Una delle domande più frequenti su questi prodotti è perché in farmacia non ci sono. La risposta è meno drammatica di quanto suggeriscano entrambe le parti — chi grida alla truffa e chi presenta l’ordine diretto come un privilegio.
Sono due canali, non due livelli di qualità
L’ordine diretto salta la distribuzione: niente grossista, niente farmacia, niente scaffale. Il distributore vende dal proprio sito e consegna con pagamento al corriere.
È un modello commerciale normale, usato anche fuori dalla salute. Non rende il prodotto migliore né peggiore di per sé.

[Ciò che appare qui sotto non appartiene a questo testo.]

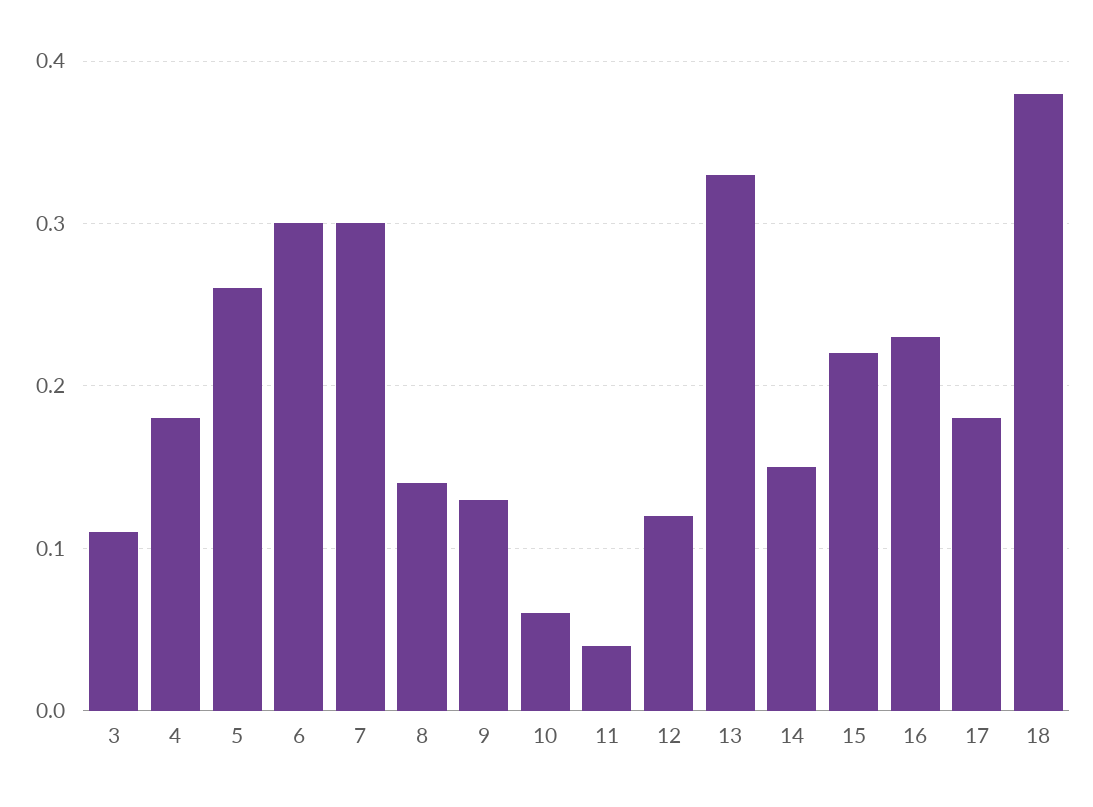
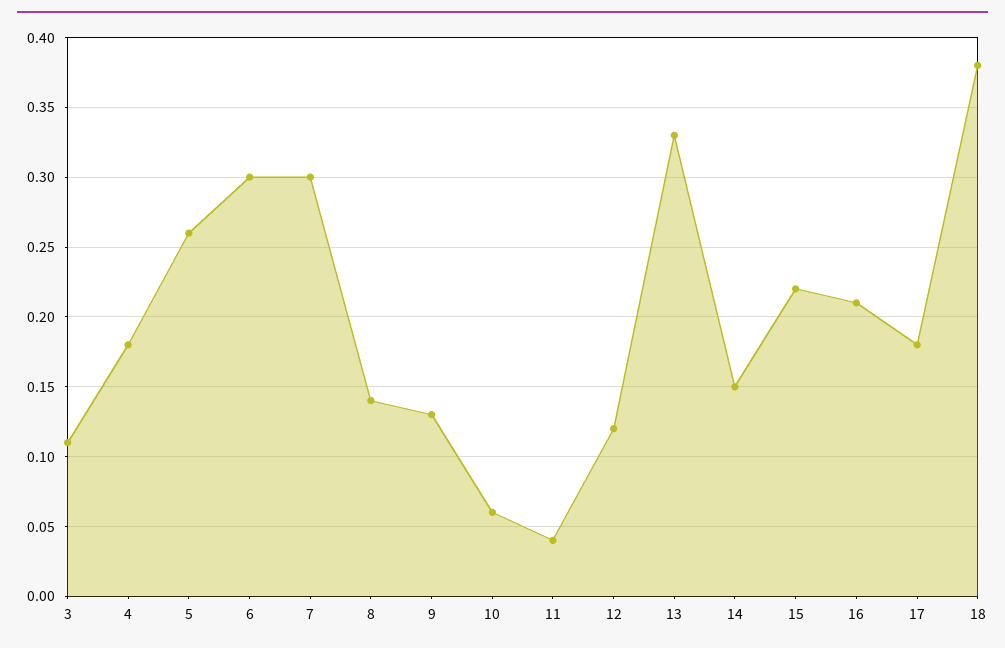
16: 0.23 -> 0.21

Cosa cambia concretamente per chi compra
| Farmacia | Ordine diretto | |
|---|---|---|
| Etichetta prima dell’acquisto | la leggete in mano | solo quanto dichiara il sito |
| Consiglio di un professionista | il farmacista | l’operatore del venditore |
| Prezzo | esposto, confrontabile | proposto in telefonata |
| Reso | disciplinato dal negozio | dalle condizioni del venditore |
| Pagamento | subito | alla consegna |
La riga che pesa di più è la prima. In farmacia il confronto tra due prodotti si fa sulle etichette. Con l’ordine diretto il confronto si fa su quello che i due siti dichiarano, ed è un confronto più debole.
Il pagamento alla consegna, in compenso, è un vantaggio reale: non anticipate nulla, e se il pacco non arriva non avete perso denaro.
Il segnale che conta
Il problema non è il canale. È il venditore non ufficiale che si inserisce nel canale.
Segnali concreti su cui fermarsi:
- Chiede il pagamento anticipato. I distributori di questi marchi in Italia lavorano alla consegna. L’anticipo è l’anomalia più netta.
- Nessuna telefonata di conferma. L’ordine automatico senza chiamata non corrisponde al modo in cui questi prodotti vengono venduti.
- Vende un prodotto uscito dal listino. È il caso di Hondro Sol, non più ordinabile in Italia da agosto 2026 e ancora offerto altrove.
- Prezzo molto sotto la fascia. Sotto i 29 € della confezione base, chiedetevi che cosa state comprando.
Sui marketplace
Per i marchi di questa pagina non risultano inserzioni pubblicate dal distributore per l’Italia su Amazon o altri marketplace. Quello che trovate è di venditori terzi: fissano loro il prezzo, la provenienza e le condizioni di reso, e il distributore non risponde di quella vendita.
Non significa che ogni inserzione sia un problema. Significa che state comprando da qualcun altro, con garanzie diverse da quelle del canale ufficiale — e conviene saperlo prima.
In breve
Il canale non è il criterio. Leggete la composizione dichiarata, verificate che il prodotto sia ancora a listino per l’Italia, non pagate in anticipo e diffidate dei prezzi fuori fascia. Vale per la farmacia quanto per l’ordine diretto.